INPUT MATERIAL

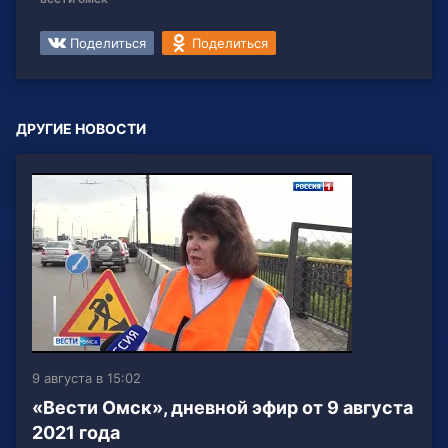
Поделиться
Поделиться
ДРУГИЕ НОВОСТИ
9 августа в 15:02
«Вести Омск», дневной эфир от 9 августа
2021 года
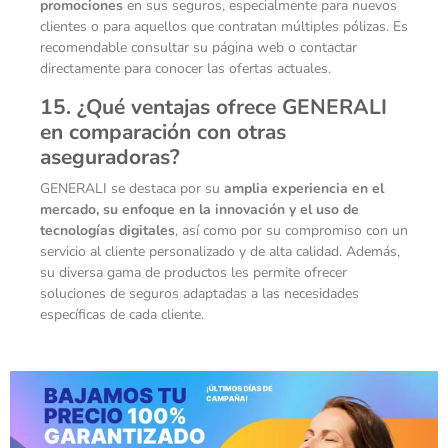
promociones
en sus seguros, especialmente para nuevos
clientes o para aquellos que contratan múltiples pólizas. Es
recomendable consultar su página web o contactar
directamente para conocer las ofertas actuales.
15. ¿Qué ventajas ofrece GENERALI
en comparación con otras
aseguradoras?
GENERALI se destaca por su
amplia experiencia en el
mercado, su enfoque en la innovación y el uso de
tecnologías digitales
, así como por su compromiso con un
servicio al cliente personalizado y de alta calidad. Además,
su diversa gama de productos les permite ofrecer
soluciones de seguros adaptadas a las necesidades
específicas de cada cliente.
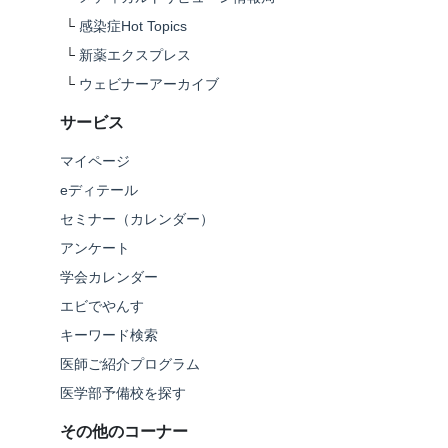
└
感染症Hot Topics
└
新薬エクスプレス
└
ウェビナーアーカイブ
サービス
マイページ
eディテール
セミナー（カレンダー）
アンケート
学会カレンダー
エビでやんす
キーワード検索
医師ご紹介プログラム
医学部予備校を探す
その他のコーナー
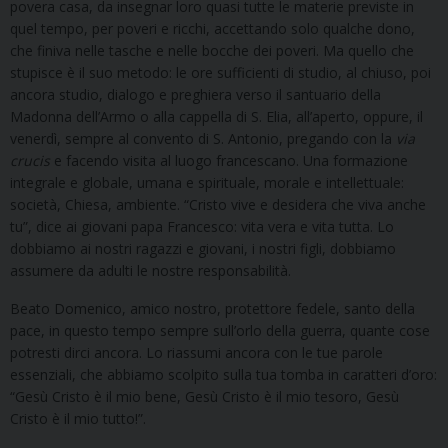
povera casa, da insegnar loro quasi tutte le materie previste in
quel tempo, per poveri e ricchi, accettando solo qualche dono,
che finiva nelle tasche e nelle bocche dei poveri. Ma quello che
stupisce è il suo metodo: le ore sufficienti di studio, al chiuso, poi
ancora studio, dialogo e preghiera verso il santuario della
Madonna dell’Armo o alla cappella di S. Elia, all’aperto, oppure, il
venerdì, sempre al convento di S. Antonio, pregando con la
via
crucis
e facendo visita al luogo francescano. Una formazione
integrale e globale, umana e spirituale, morale e intellettuale:
società, Chiesa, ambiente. “Cristo vive e desidera che viva anche
tu”, dice ai giovani papa Francesco: vita vera e vita tutta. Lo
dobbiamo ai nostri ragazzi e giovani, i nostri figli, dobbiamo
assumere da adulti le nostre responsabilità.
Beato Domenico, amico nostro, protettore fedele, santo della
pace, in questo tempo sempre sull’orlo della guerra, quante cose
potresti dirci ancora. Lo riassumi ancora con le tue parole
essenziali, che abbiamo scolpito sulla tua tomba in caratteri d’oro:
“Gesù Cristo è il mio bene, Gesù Cristo è il mio tesoro, Gesù
Cristo è il mio tutto!”.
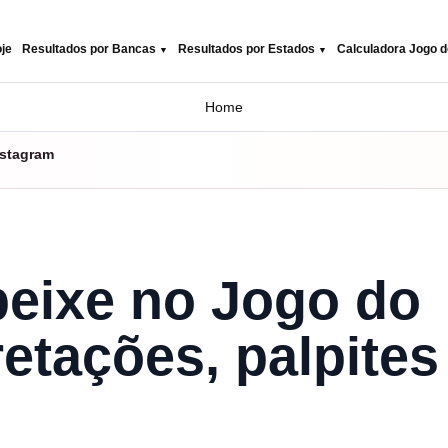
je
Resultados por Bancas
Resultados por Estados
Calculadora Jogo d
Home
nstagram
eixe no Jogo do
retações, palpites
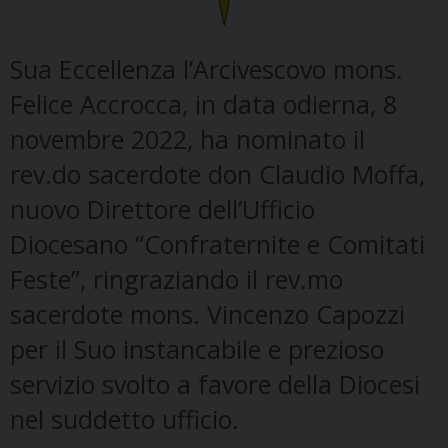
Sua Eccellenza l’Arcivescovo mons.
Felice Accrocca, in data odierna, 8
novembre 2022, ha nominato il
rev.do sacerdote don Claudio Moffa,
nuovo Direttore dell’Ufficio
Diocesano “Confraternite e Comitati
Feste”, ringraziando il rev.mo
sacerdote mons. Vincenzo Capozzi
per il Suo instancabile e prezioso
servizio svolto a favore della Diocesi
nel suddetto ufficio.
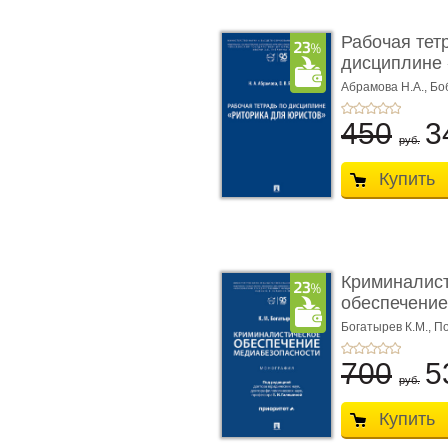
Рабочая тет
дисциплине 
ю� ...
Абрамова Н.А.,
Бо
450
3
руб.
Купить
Криминалис
обеспечение
медиабезопа
Богатырев К.М.,
По
700
5
руб.
Купить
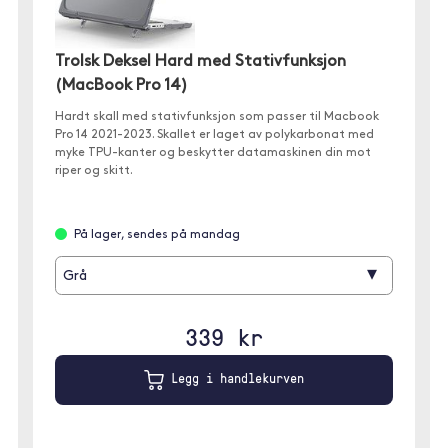
Trolsk Deksel Hard med Stativfunksjon
(MacBook Pro 14)
Hardt skall med stativfunksjon som passer til Macbook
Pro 14 2021-2023. Skallet er laget av polykarbonat med
myke TPU-kanter og beskytter datamaskinen din mot
riper og skitt.
På lager, sendes på mandag
▾
Grå
339 kr
Legg i handlekurven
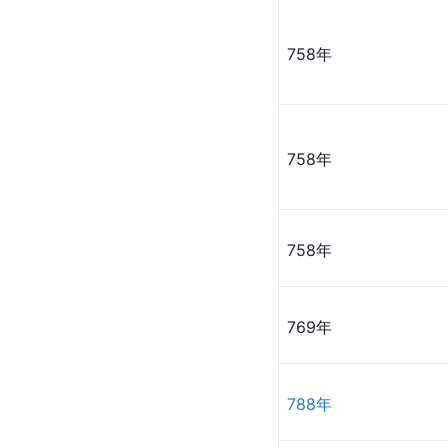
758年
758年
758年
769年
788年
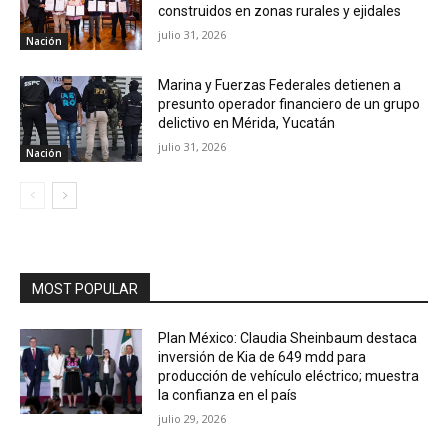
construidos en zonas rurales y ejidales
julio 31, 2026
Nación
Marina y Fuerzas Federales detienen a
presunto operador financiero de un grupo
delictivo en Mérida, Yucatán
julio 31, 2026
Nación
MOST POPULAR
Plan México: Claudia Sheinbaum destaca
inversión de Kia de 649 mdd para
producción de vehículo eléctrico; muestra
la confianza en el país
julio 29, 2026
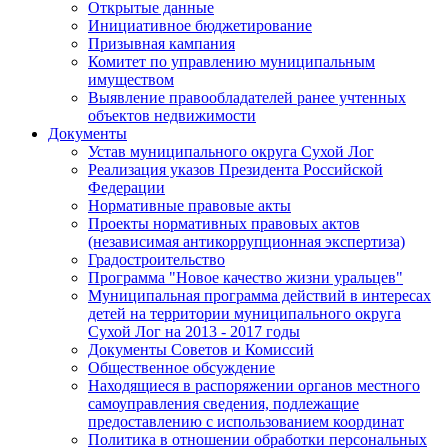
Открытые данные
Инициативное бюджетирование
Призывная кампания
Комитет по управлению муниципальным
имуществом
Выявление правообладателей ранее учтенных
объектов недвижимости
Документы
Устав муниципального округа Сухой Лог
Реализация указов Президента Российской
Федерации
Нормативные правовые акты
Проекты нормативных правовых актов
(независимая антикоррупционная экспертиза)
Градостроительство
Программа "Новое качество жизни уральцев"
Муниципальная программа действий в интересах
детей на территории муниципального округа
Сухой Лог на 2013 - 2017 годы
Документы Советов и Комиссий
Общественное обсуждение
Находящиеся в распоряжении органов местного
самоуправления сведения, подлежащие
предоставлению с использованием координат
Политика в отношении обработки персональных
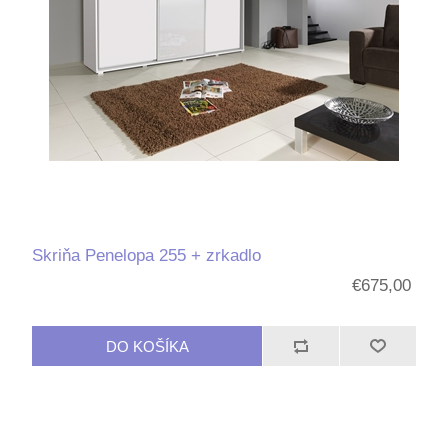
Skriňa Penelopa 255 + zrkadlo
€675,00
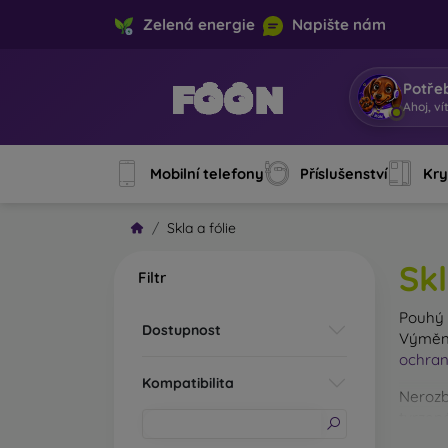
Zelená energie
Napište nám
Potře
|
Mobilní telefony
Příslušenství
Kry
Skla a fólie
Skl
Filtr
Pouh
Dostupnost
Výměna
ochran
Kompatibilita
Nerozb
tvrzené
Na trhu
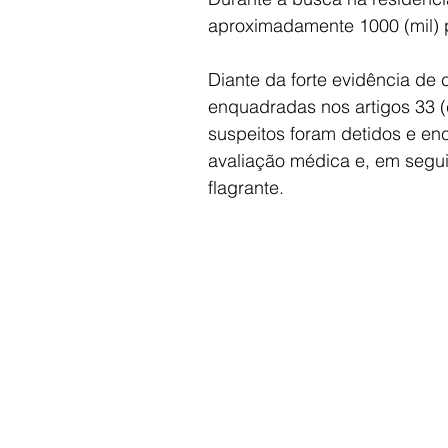
aproximadamente 1000 (mil) p
Diante da forte evidência de 
enquadradas nos artigos 33 (
suspeitos foram detidos e en
avaliação médica e, em segui
flagrante.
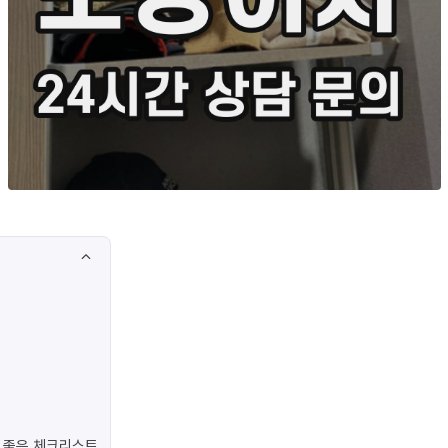
 좋은 체크리스트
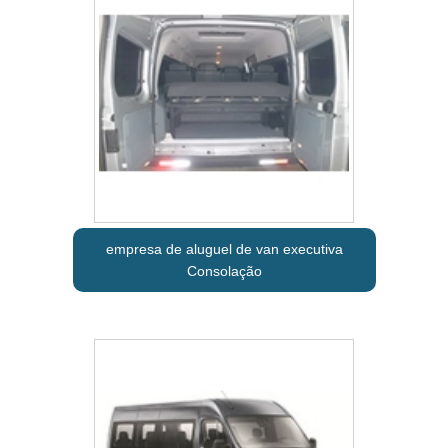
empresa de aluguel de van executiva
Consolação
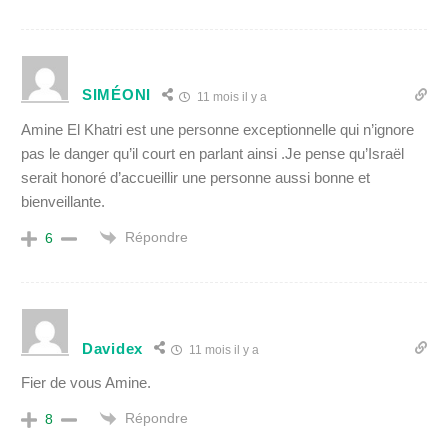
SIMÉONI
11 mois il y a
Amine El Khatri est une personne exceptionnelle qui n’ignore
pas le danger qu’il court en parlant ainsi .Je pense qu’Israël
serait honoré d’accueillir une personne aussi bonne et
bienveillante.
Répondre
6
Davidex
11 mois il y a
Fier de vous Amine.
Répondre
8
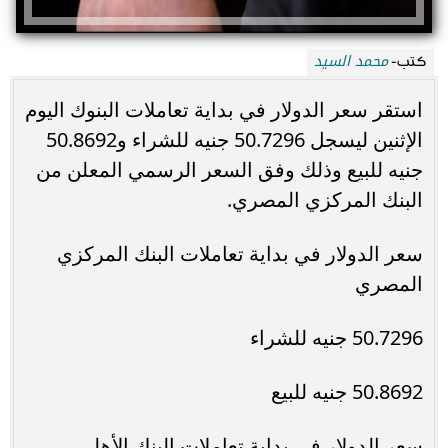
محمد السيد
كتب-
استقر سعر الدولار في بداية تعاملات البنوك اليوم
الإثنين ليسجل 50.7296 جنيه للشراء و50.8692
جنيه للبيع وذلك وفق السعر الرسمي المعلن من
البنك المركزي المصري.
سعر الدولار في بداية تعاملات البنك المركزي
المصري
50.7296 جنيه للشراء
50.8692 جنيه للبيع
سعر الدولار في بداية تعاملات البنك الأهلي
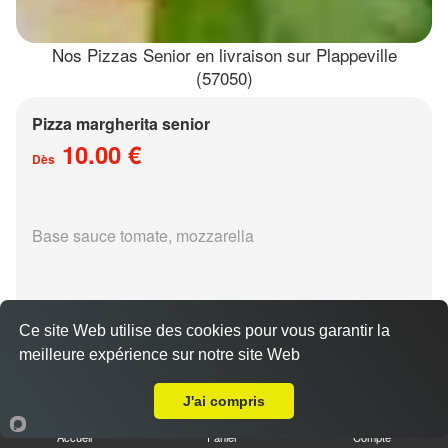
Nos Pizzas Senior en livraison sur Plappeville
(57050)
Pizza margherita senior
10.00 €
Dès
Base sauce tomate, mozzarella
Ce site Web utilise des cookies pour vous garantir la
meilleure expérience sur notre site Web
Livraison sur Plappeville
Pizza régina senior
15.00 €
J'ai compris
Dès
Accueil
Panier
Compte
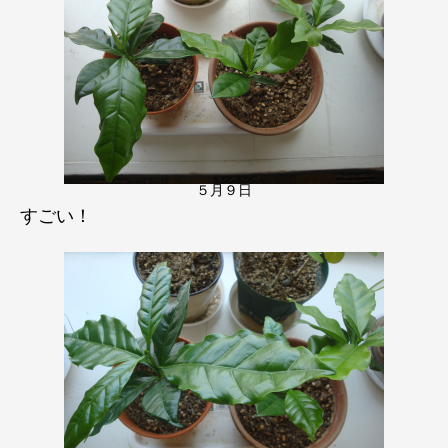
５月９日
すごい！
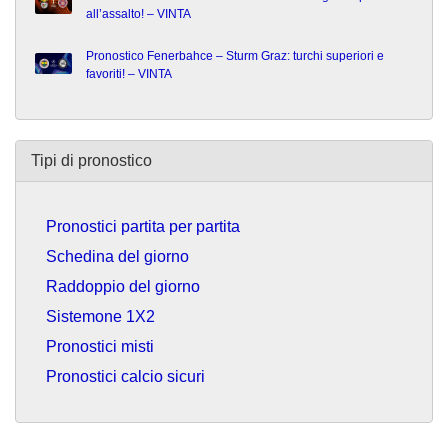
all’assalto! – VINTA
Pronostico Fenerbahce – Sturm Graz: turchi superiori e
favoriti! – VINTA
Tipi di pronostico
Pronostici partita per partita
Schedina del giorno
Raddoppio del giorno
Sistemone 1X2
Pronostici misti
Pronostici calcio sicuri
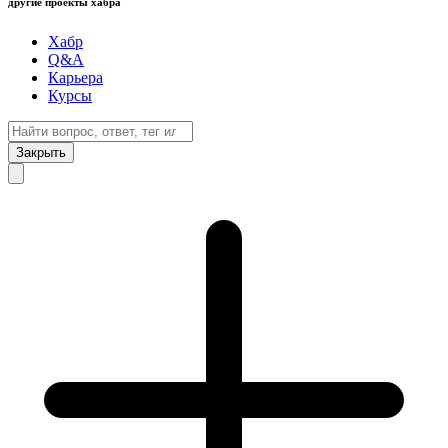
другие проекты хабра
Хабр
Q&A
Карьера
Курсы
Закрыть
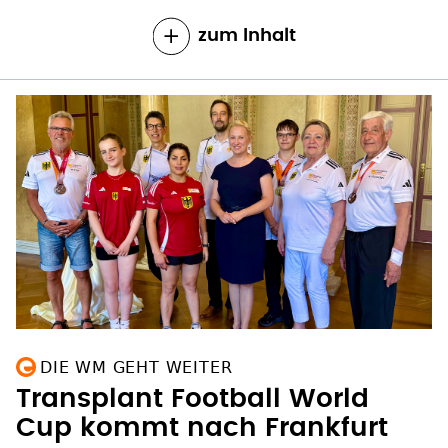
zum Inhalt
DIE WM GEHT WEITER
Transplant Football World
Cup kommt nach Frankfurt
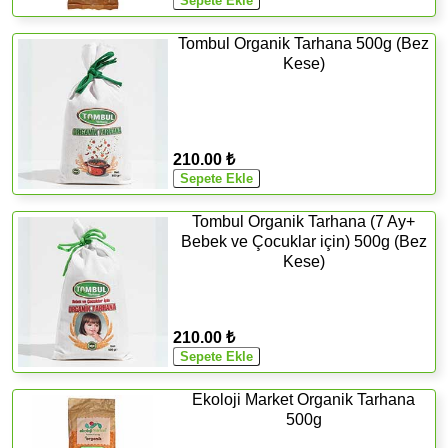
Tombul Organik Tarhana 500g (Bez
Kese)
210.00 ₺
Tombul Organik Tarhana (7 Ay+
Bebek ve Çocuklar için) 500g (Bez
Kese)
210.00 ₺
Ekoloji Market Organik Tarhana
500g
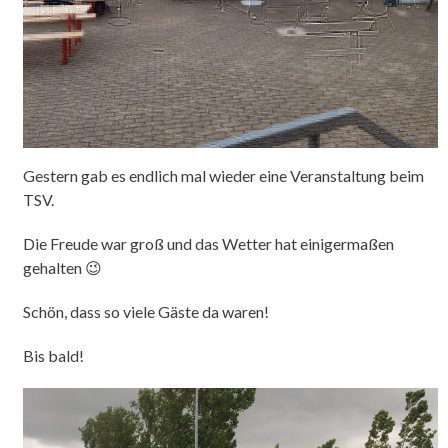
Gestern gab es endlich mal wieder eine Veranstaltung beim
TSV.
Die Freude war groß und das Wetter hat einigermaßen
gehalten 😉
Schön, dass so viele Gäste da waren!
Bis bald!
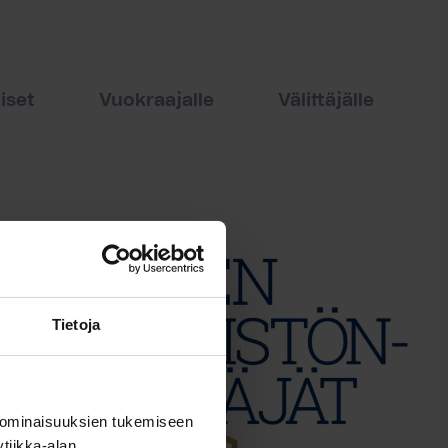
iset
Vuokraajalle
Välittäjälle
Tietoja
 ominaisuuksien tukemiseen
tiikka-alan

WHAT TO PRODUCE
Turn the lines above into a numbered list, beginning at the line that contains "construidos en zonas rurales y ejidales" and stopping after the line that contains "inversión de Kia de 649 mdd para". Leave out any blank lines.

ANSWER SPACE
1. construidos en zonas rurales y ejidales
2. julio 31, 2026
3. Nación
4. Marina y Fuerzas Federales detienen a
5. presunto operador financiero de un grupo
6. delictivo en Mérida, Yucatán
7. julio 31, 2026
8. Nación
9. MOST POPULAR
10. Plan México: Claudia Sheinbaum destaca
11. inversión de Kia de 649 mdd para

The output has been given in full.